> **READING PASSAGE**
****************

The XC-equation, Applying simple mathematics for improving XC flying

Prologue

When there is a scientific approach to a practical issue, there are two important preconditions in order to conclude reliably. The first is to keep accurate data so that we can analyse without large statistical discrepancies in order to identify a significant conclusion. The second, which is probably more valuable, is asking the right questions in order to approach an issue correctly.

Focusing my interest on how to develop XC skills, my intention is to practically translate theory to the language of everyday flying decisions and tactics.

What was missing was the “right question” which came to me from my friend Dionisis from flyfreedom.gr school. What he asked was how to train evolving XC pilots in order to be able to identify a good day and understand those parameters of flight or parameters of piloting that combine to a successful XC flight at a specific day. My eyes flashed from excitement when during this conversation the word “Equation” was used…What if there really was such a mathematic equation that would help us understand the XC potential of the day and guide us to a great Km achievement!!! The idea of the XC Equation was born! The way to understand the day potential and the way to optimize our flying so that we can maximize our performance in a specific day with specific conditions.

Due to the fact that my life free time equation is difficult to solve, I was working the story in my mind for a couple of weeks until I had the opportunity to take a pen and a white paper to sketch & play, and try to imagine how I would finalise a simple conclusion through a complex and chaotic pathway. I finally understood that with the maths I knew I should simplify things, and start from a simple model where geometry of things would set parameters and combine them.

Checking back in my older book for Cross Country and more specifically in the chapter of speed to fly in a soaring flight, I reopened my eyes to see again things under a different perspective. My conclusion, right or wrong, seems to be very close to reality and help someone who is trying hard to understand the parameters of an XC flight and intends to push himself to become a better XC pilot. Knowledge has no value if you do not share it with others; therefore I announce my conclusion to anyone may find it useful to understand things better.

****************

> **THE DATA**
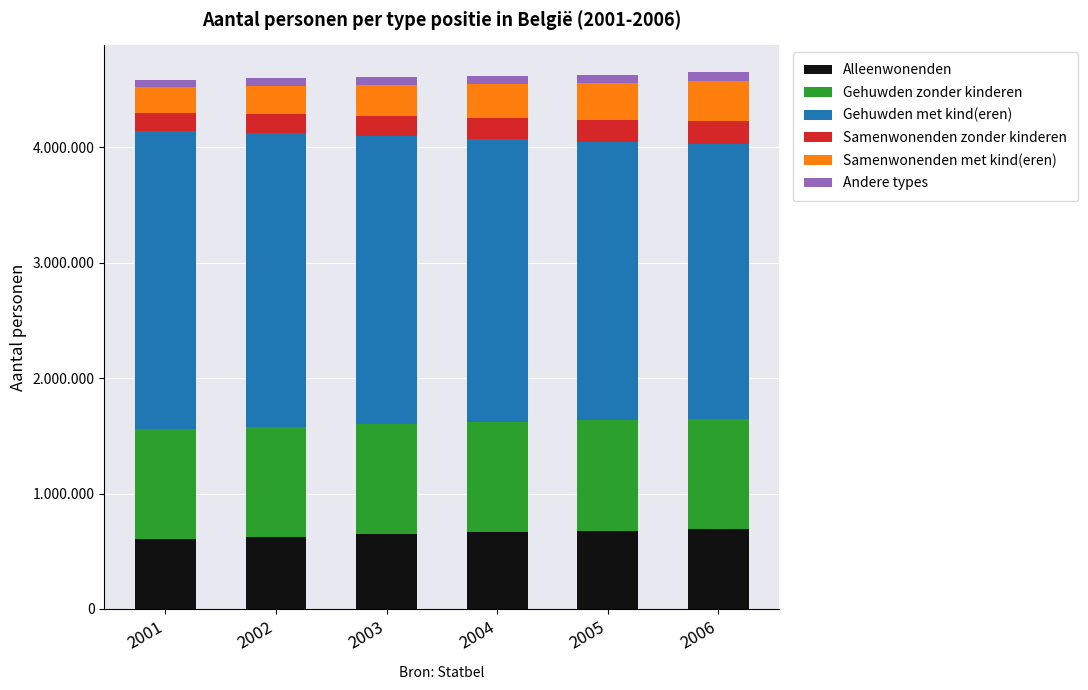

What is the difference between the maximum and minimum values in the Samenwonenden zonder kinderen series?

45127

****************

> **ASSIGNED TASK**
Rewrite the XC Equation prologue starting at the words "Checking back in" and ending after "understand things better.", with "manual" in place of "book".

> **TASK SOLUTION**
Checking back in my older manual for Cross Country and more specifically in the chapter of speed to fly in a soaring flight, I reopened my eyes to see again things under a different perspective. My conclusion, right or wrong, seems to be very close to reality and help someone who is trying hard to understand the parameters of an XC flight and intends to push himself to become a better XC pilot. Knowledge has no value if you do not share it with others; therefore I announce my conclusion to anyone may find it useful to understand things better.